==== KUTIPAN TEKS ====

Mungkin desa-desa yang dikunjunginya itu tak ‘semengerikan’ desa-desa di Kenya. Namun Suroto tetap ingin menjangkau anak-anak yang berpotensi tersingkir dari dunia pendidikan akibat kendala internet, bila tak memperoleh bimbingan langsung dari guru.
Sebelumnya KalderaNews juga mengangkat kisah Aris Kukuh Prasetyo, guru dari Semarang. Anak muda ini dinominasikan meraih Global Teacher Prize yang diselenggarakan Varkey Foundation, London. Guru di SD Negeri Delik 02 Semarang, Jawa Tengah itu memulai kariernya di sekolah dasar terpencil di desa Penawangan, di mana mayoritas penduduknya petani.
Aris Kukuh bekerja di kondisi infrastruktur jalan yang buruk dan angka putus sekolah yang tinggi, karena anak-anak harus membantu orang tua. Namun Pak Guru Aris bekerja melampaui panggilan tugasnya. Ia menyelenggarakan program kunjungan rumah dan berhasil merengkuh murid-muridnya sehingga mau kembali ke sekolah.
Di Indonesia para guru kerap disebut sebagai pahlawan tanpa tanda jasa. Apakah sebutan itu berlaku untuk semua guru? Paling tidak kita memiliki contoh nyata, Pak Guru Henrikus Suroto dan Pak Guru Aris Kukuh. Mereka pahlawan bukan karena mengangkat senjata atau menumpas penjahat. Kepahlawanan mereka adalah karena mendedikasikan tenaga melebihi yang diharuskan. Dalam bahasa Inggris, pahlawan sedemikian dijelaskan sebagai “who perform great deeds or selfless acts for the common good instead of the classical goal of wealth, pride, and fame.”

====

== UJI PEMAHAMAN ==
**1)** Apa terjemahan bahasa Inggris dari kalimat "Di Indonesia para guru kerap disebut sebagai pahlawan tanpa tanda jasa." dalam kutipan teks tentang para guru?
**2)** Sunting kutipan teks tentang para guru dari "Mungkin desa-desa yang" sampai "langsung dari guru.", dengan mengganti "internet" menjadi "sinyal".

==== DATA SUMBER ====

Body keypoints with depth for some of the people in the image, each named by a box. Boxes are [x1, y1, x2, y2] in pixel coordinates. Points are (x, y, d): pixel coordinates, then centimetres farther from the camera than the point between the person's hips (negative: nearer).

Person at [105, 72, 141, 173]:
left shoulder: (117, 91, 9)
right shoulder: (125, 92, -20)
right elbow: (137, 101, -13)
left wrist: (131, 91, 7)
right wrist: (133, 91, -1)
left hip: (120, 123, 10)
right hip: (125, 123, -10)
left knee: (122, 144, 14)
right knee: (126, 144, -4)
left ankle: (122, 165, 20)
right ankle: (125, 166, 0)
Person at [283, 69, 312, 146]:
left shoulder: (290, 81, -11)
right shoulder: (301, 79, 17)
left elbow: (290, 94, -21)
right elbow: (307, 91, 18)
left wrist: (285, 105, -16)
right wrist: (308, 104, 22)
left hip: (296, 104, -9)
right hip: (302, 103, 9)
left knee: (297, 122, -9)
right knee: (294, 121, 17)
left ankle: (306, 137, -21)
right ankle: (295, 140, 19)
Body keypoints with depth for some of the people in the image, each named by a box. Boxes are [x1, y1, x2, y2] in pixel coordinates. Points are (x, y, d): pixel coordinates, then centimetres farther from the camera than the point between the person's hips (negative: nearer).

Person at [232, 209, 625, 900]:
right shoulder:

====
==== DATA SUMBER ====

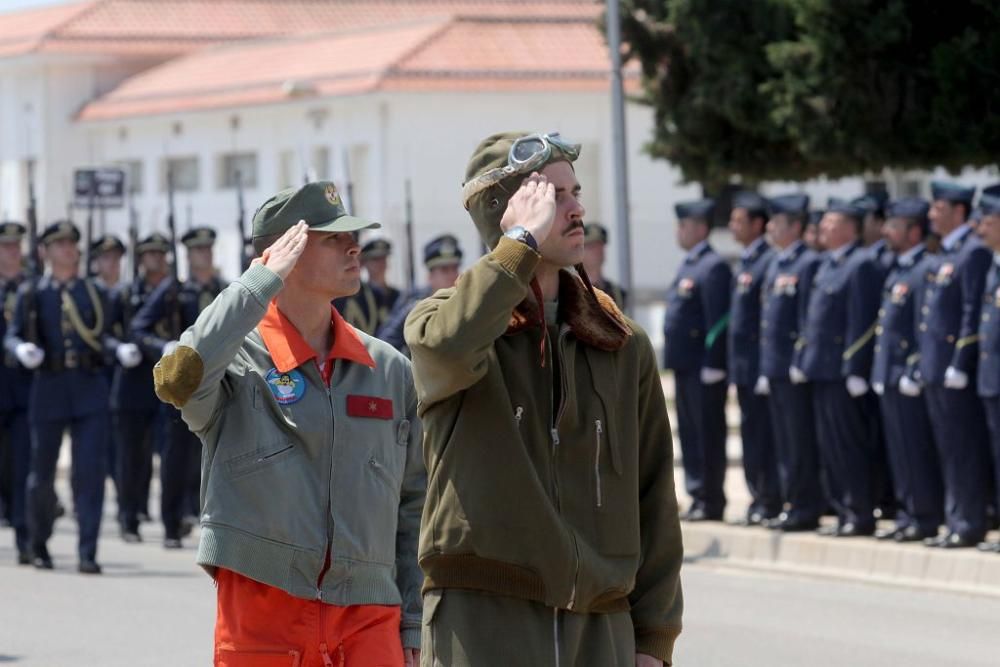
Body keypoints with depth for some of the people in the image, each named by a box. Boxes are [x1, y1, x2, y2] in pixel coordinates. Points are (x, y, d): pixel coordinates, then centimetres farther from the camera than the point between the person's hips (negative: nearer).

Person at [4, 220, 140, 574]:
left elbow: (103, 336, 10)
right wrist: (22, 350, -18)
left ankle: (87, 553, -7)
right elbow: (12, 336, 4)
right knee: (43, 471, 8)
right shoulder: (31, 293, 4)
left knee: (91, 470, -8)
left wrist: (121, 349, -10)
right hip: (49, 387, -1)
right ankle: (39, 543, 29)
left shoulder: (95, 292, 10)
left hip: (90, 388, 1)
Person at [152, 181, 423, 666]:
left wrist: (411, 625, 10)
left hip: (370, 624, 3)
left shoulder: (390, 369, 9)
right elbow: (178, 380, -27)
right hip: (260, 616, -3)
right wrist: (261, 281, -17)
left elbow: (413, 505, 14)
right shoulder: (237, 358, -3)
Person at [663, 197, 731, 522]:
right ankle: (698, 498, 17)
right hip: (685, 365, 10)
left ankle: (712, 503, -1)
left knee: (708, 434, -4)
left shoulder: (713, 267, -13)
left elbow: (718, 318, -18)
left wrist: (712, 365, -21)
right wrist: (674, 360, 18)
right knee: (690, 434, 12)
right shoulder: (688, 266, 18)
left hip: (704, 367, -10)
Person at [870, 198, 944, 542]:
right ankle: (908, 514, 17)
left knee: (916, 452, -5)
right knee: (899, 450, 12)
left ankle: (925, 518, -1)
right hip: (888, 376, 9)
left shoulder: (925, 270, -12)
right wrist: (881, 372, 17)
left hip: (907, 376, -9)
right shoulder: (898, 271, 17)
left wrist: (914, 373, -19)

====

== HASIL TUGAS ==
**1)** In Indonesia, teachers are often called unsung heroes.

**2)**
Mungkin desa-desa yang dikunjunginya itu tak ‘semengerikan’ desa-desa di Kenya. Namun Suroto tetap ingin menjangkau anak-anak yang berpotensi tersingkir dari dunia pendidikan akibat kendala sinyal, bila tak memperoleh bimbingan langsung dari guru.